- WHAT THE TASK REQUIRES -
When a line in the listing below contains the word "March", return a copy of that line.

- DATASET RECORDS -
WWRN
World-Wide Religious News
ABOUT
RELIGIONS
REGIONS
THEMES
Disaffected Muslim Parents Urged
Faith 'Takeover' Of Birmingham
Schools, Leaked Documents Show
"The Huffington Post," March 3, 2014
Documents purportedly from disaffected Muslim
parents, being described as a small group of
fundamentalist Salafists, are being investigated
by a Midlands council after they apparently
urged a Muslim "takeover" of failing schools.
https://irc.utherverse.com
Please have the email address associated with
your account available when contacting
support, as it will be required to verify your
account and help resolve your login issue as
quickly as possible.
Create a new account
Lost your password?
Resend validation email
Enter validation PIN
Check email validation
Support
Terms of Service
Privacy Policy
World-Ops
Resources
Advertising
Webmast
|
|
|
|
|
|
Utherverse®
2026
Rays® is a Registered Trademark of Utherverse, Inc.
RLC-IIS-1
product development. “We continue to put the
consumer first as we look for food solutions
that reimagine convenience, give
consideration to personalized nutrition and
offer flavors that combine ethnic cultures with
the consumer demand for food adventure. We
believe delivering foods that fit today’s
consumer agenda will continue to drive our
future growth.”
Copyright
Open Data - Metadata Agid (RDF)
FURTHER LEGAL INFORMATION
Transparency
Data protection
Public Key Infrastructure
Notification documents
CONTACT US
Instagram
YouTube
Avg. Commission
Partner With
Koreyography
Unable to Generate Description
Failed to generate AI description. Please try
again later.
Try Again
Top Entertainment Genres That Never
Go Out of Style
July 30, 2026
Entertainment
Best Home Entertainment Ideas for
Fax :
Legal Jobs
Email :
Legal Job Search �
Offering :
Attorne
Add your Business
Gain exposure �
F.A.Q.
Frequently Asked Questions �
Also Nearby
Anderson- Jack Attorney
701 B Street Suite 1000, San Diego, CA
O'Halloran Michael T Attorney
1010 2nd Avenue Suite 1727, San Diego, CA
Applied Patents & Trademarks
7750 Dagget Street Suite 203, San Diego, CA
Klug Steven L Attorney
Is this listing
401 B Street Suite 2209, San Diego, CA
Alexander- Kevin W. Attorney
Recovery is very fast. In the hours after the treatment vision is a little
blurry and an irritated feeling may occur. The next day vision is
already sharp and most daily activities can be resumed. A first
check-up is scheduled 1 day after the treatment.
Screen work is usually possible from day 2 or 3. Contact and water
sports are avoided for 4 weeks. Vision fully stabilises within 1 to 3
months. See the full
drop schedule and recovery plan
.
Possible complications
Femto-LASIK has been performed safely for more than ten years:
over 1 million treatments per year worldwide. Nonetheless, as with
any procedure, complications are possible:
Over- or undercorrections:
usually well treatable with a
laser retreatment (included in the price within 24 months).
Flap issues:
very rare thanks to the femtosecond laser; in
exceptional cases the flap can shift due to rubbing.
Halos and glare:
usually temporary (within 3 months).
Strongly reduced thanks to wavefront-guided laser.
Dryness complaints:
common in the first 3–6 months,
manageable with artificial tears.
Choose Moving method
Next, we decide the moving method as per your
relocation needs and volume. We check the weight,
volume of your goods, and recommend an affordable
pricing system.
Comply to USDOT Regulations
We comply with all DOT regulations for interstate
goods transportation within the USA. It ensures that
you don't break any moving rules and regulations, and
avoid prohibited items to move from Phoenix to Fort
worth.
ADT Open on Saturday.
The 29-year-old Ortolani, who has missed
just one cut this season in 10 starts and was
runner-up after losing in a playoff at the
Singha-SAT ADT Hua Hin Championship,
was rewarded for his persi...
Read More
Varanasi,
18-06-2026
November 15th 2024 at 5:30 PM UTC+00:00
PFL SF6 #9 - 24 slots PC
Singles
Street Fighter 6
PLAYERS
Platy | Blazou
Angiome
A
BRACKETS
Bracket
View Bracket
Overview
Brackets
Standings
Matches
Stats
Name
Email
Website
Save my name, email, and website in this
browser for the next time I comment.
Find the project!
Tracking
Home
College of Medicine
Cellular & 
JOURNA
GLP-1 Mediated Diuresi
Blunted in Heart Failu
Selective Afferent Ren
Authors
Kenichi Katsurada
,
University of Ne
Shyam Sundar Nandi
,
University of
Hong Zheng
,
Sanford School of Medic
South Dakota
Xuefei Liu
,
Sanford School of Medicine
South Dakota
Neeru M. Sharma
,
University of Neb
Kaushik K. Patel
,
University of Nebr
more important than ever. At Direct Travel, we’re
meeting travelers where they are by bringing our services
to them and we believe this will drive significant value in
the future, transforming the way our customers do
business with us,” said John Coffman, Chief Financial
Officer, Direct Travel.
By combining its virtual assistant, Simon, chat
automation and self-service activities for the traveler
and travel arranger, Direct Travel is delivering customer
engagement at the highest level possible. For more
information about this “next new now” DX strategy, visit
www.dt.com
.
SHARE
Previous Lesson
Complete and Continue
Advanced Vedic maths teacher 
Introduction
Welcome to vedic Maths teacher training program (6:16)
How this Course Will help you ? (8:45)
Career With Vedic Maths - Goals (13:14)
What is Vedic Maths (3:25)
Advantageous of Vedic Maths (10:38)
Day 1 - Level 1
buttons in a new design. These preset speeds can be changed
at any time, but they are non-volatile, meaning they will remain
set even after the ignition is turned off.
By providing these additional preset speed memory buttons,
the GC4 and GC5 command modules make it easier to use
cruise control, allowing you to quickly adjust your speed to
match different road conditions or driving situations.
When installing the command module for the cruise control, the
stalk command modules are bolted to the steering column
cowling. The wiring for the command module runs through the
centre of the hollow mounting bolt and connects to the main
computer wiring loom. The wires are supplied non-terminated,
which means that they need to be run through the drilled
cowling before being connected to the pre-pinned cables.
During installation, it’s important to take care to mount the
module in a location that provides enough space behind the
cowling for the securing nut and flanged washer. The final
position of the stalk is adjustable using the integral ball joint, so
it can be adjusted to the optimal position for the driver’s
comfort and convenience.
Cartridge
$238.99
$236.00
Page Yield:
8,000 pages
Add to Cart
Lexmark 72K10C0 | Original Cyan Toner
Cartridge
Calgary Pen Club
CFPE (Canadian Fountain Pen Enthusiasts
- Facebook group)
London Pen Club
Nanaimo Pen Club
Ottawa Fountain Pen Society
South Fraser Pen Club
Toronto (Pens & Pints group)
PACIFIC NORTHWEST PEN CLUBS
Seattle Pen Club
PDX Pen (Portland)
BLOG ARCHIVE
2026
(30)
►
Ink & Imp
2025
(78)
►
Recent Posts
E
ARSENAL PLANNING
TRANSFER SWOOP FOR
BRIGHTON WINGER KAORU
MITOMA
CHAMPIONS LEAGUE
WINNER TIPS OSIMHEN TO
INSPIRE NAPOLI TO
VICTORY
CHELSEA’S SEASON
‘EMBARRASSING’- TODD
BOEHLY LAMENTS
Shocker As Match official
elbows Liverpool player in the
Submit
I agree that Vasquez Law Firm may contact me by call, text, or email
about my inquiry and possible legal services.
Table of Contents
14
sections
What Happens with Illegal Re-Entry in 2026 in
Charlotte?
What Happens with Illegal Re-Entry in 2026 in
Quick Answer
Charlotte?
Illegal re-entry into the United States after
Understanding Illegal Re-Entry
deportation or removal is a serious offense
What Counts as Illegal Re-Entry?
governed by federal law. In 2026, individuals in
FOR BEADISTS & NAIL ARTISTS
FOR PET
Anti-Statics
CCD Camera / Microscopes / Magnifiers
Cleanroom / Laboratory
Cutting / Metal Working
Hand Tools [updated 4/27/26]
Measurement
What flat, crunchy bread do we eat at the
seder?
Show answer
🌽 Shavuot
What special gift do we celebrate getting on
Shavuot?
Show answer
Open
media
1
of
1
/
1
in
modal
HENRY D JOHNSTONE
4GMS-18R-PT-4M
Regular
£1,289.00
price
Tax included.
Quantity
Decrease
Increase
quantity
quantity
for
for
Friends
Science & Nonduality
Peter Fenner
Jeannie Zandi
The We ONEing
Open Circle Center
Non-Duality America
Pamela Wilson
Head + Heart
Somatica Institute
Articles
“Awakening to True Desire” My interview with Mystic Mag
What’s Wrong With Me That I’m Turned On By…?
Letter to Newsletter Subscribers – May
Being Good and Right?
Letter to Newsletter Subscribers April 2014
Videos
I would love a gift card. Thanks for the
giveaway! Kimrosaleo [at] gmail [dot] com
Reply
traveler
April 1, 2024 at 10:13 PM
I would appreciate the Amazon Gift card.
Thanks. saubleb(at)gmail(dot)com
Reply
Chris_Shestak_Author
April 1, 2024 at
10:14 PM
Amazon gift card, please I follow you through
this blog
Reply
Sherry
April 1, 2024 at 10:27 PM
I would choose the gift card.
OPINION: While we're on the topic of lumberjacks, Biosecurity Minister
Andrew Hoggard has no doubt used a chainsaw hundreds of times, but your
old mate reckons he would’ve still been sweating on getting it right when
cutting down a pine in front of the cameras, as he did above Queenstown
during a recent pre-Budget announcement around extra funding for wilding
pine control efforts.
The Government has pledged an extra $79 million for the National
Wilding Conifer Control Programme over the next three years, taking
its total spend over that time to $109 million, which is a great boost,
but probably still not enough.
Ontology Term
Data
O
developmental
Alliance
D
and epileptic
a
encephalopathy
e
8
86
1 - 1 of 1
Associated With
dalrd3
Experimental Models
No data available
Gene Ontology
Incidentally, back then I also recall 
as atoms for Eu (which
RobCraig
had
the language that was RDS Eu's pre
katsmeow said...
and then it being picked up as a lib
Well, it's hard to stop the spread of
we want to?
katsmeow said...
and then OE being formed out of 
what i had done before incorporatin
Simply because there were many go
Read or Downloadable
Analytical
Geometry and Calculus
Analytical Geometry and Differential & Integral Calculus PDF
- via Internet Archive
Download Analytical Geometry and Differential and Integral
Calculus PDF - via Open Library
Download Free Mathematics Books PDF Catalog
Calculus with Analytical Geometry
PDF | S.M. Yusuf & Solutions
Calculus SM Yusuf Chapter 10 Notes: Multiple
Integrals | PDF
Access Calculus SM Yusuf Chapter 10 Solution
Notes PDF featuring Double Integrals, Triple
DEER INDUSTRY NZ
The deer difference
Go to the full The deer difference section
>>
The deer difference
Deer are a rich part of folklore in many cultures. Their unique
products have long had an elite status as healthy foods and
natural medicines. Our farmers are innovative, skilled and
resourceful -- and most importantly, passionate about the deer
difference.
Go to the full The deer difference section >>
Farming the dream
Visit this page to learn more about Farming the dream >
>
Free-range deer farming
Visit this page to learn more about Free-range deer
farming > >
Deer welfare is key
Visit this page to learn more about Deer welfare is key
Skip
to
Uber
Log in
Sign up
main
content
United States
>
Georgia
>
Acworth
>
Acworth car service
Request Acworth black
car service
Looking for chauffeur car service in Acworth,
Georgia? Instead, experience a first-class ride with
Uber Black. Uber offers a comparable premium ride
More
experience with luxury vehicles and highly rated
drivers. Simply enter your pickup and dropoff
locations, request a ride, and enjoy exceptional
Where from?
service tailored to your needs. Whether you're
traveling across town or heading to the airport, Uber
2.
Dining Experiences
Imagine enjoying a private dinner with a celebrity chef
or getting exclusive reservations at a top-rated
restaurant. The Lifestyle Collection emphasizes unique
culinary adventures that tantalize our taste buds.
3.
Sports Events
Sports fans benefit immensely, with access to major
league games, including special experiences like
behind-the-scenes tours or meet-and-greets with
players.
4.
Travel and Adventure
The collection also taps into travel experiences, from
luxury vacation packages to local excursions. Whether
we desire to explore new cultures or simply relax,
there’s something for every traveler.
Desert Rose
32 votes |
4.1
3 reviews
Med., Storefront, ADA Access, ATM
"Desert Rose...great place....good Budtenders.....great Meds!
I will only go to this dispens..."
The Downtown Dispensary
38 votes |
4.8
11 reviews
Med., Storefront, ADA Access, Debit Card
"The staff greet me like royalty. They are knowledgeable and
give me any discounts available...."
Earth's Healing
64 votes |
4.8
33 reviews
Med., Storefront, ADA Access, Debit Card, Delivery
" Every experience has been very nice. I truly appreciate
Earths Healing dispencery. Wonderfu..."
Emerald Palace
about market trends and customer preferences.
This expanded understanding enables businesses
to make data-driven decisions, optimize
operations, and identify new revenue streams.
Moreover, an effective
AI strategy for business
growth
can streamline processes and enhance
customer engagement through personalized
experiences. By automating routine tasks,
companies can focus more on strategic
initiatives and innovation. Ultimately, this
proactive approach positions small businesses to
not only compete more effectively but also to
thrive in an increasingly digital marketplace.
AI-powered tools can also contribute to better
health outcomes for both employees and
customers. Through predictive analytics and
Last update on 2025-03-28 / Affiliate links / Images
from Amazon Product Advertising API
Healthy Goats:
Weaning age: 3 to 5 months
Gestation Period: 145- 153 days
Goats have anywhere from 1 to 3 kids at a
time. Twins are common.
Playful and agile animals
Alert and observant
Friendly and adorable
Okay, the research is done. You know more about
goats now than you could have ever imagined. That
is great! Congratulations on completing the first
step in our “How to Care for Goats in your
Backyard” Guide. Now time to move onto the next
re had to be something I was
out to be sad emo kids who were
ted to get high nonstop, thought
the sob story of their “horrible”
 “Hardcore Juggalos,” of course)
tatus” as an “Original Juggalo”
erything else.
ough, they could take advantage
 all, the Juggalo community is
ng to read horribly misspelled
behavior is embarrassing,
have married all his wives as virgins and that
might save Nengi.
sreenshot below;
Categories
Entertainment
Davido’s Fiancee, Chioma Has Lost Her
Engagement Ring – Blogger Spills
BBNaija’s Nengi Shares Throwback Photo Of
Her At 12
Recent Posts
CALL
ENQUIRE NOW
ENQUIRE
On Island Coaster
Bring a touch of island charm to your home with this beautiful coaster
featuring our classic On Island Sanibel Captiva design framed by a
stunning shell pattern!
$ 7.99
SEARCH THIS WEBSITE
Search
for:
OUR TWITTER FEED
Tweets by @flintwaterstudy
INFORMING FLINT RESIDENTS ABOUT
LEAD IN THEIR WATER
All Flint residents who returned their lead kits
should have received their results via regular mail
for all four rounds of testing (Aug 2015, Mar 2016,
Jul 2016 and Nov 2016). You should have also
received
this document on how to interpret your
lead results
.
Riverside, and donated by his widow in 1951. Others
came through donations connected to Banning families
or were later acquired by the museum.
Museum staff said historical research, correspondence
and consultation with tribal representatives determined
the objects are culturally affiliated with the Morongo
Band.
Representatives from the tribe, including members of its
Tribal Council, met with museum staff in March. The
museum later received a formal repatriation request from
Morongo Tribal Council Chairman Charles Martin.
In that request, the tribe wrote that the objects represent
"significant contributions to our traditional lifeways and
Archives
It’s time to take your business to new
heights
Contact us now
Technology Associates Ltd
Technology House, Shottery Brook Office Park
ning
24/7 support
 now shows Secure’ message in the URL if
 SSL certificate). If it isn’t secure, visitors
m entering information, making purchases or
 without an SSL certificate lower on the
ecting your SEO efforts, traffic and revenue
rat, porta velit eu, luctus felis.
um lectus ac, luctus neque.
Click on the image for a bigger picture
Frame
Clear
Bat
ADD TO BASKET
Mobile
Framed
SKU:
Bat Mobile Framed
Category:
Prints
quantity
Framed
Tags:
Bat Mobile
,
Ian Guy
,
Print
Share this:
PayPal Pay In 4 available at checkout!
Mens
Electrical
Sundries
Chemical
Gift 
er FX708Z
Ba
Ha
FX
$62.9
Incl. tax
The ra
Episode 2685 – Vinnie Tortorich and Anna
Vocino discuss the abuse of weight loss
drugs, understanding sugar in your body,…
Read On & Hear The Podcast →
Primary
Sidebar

- TASK ANSWER -
"The Huffington Post," March 3, 2014
Tribal Council, met with museum staff in March. The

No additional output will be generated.